(Collected data entries)

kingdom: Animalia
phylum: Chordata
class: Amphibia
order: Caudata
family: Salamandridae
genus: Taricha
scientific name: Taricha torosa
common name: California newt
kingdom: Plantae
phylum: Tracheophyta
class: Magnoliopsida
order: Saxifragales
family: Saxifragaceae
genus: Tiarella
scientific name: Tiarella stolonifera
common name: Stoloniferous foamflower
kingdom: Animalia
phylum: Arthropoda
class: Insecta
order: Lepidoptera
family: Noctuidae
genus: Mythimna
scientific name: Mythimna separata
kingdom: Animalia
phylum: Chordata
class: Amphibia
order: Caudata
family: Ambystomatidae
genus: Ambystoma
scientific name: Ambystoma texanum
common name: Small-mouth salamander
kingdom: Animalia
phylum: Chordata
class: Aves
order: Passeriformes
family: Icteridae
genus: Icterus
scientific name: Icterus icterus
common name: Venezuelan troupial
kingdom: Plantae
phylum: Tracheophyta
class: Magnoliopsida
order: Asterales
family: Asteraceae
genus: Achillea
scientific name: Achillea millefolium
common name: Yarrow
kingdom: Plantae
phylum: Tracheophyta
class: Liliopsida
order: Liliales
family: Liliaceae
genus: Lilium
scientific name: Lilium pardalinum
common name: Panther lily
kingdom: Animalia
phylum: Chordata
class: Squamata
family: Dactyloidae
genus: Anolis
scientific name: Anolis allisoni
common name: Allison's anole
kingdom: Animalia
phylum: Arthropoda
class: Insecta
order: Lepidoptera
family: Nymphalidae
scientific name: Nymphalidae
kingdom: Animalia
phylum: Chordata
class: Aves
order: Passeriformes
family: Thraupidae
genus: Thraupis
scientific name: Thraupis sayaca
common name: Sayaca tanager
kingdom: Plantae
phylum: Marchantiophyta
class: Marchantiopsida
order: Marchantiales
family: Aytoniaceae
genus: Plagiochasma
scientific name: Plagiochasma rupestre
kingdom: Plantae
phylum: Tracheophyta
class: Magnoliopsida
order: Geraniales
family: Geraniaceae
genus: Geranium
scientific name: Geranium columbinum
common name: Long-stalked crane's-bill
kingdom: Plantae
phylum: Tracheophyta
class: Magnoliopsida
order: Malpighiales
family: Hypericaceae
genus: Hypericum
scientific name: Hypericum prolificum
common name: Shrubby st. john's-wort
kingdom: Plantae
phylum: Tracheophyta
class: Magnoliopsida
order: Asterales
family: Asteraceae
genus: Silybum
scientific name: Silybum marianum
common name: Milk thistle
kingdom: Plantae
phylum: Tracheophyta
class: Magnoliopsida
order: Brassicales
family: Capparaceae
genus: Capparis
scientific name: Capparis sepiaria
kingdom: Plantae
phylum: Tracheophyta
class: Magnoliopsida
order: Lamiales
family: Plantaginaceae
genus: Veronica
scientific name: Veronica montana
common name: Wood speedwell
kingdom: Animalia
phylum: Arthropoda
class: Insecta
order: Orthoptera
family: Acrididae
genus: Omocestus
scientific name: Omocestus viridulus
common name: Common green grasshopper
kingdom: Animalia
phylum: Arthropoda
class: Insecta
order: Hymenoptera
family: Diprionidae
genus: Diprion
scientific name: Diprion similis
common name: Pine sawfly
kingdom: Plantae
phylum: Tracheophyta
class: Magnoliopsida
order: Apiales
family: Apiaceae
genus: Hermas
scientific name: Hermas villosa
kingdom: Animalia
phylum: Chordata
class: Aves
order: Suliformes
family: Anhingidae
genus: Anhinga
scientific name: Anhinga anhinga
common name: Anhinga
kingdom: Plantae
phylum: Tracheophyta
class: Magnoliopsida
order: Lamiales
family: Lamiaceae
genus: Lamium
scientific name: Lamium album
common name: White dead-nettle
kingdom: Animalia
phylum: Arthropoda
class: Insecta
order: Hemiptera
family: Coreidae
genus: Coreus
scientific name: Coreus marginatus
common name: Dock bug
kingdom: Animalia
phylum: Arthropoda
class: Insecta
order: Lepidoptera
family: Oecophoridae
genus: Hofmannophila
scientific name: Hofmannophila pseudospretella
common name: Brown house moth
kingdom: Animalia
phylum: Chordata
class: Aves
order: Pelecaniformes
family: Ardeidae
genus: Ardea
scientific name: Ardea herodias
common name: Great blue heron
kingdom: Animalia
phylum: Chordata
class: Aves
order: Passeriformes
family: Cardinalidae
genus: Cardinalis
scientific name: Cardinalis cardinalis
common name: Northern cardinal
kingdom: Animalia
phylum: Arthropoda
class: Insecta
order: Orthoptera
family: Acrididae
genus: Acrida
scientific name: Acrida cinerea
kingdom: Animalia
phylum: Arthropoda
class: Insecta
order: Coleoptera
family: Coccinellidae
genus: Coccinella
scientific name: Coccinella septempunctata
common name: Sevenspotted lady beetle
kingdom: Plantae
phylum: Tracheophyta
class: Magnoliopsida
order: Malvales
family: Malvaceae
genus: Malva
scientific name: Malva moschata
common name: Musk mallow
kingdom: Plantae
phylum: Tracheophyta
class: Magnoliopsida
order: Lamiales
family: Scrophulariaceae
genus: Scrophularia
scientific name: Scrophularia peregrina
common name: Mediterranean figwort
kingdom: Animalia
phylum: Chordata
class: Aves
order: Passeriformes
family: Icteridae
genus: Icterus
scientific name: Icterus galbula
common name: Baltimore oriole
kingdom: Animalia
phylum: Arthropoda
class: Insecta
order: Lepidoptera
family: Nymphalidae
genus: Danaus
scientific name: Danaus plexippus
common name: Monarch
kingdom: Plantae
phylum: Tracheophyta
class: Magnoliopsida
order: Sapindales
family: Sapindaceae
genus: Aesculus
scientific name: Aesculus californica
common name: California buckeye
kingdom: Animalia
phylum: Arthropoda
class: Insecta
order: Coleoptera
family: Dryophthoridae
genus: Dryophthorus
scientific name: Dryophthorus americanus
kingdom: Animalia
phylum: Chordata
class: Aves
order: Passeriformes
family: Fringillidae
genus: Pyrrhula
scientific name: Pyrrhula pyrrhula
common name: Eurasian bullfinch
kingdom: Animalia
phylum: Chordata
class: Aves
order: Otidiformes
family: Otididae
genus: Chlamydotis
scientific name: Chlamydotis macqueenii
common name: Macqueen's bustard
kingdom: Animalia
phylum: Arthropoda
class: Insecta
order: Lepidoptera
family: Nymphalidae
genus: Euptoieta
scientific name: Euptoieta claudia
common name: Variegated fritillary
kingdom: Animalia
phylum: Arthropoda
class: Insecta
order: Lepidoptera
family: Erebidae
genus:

**The exercise:**
Starting with the first line of the records and stopping after the line that contains "scientific name: Ambystoma texanum", rewrite those lines with "common name" renamed to "vernacular name" and everything else left as it stands.

**Solution for this exercise:**
kingdom: Animalia
phylum: Chordata
class: Amphibia
order: Caudata
family: Salamandridae
genus: Taricha
scientific name: Taricha torosa
vernacular name: California newt
kingdom: Plantae
phylum: Tracheophyta
class: Magnoliopsida
order: Saxifragales
family: Saxifragaceae
genus: Tiarella
scientific name: Tiarella stolonifera
vernacular name: Stoloniferous foamflower
kingdom: Animalia
phylum: Arthropoda
class: Insecta
order: Lepidoptera
family: Noctuidae
genus: Mythimna
scientific name: Mythimna separata
kingdom: Animalia
phylum: Chordata
class: Amphibia
order: Caudata
family: Ambystomatidae
genus: Ambystoma
scientific name: Ambystoma texanum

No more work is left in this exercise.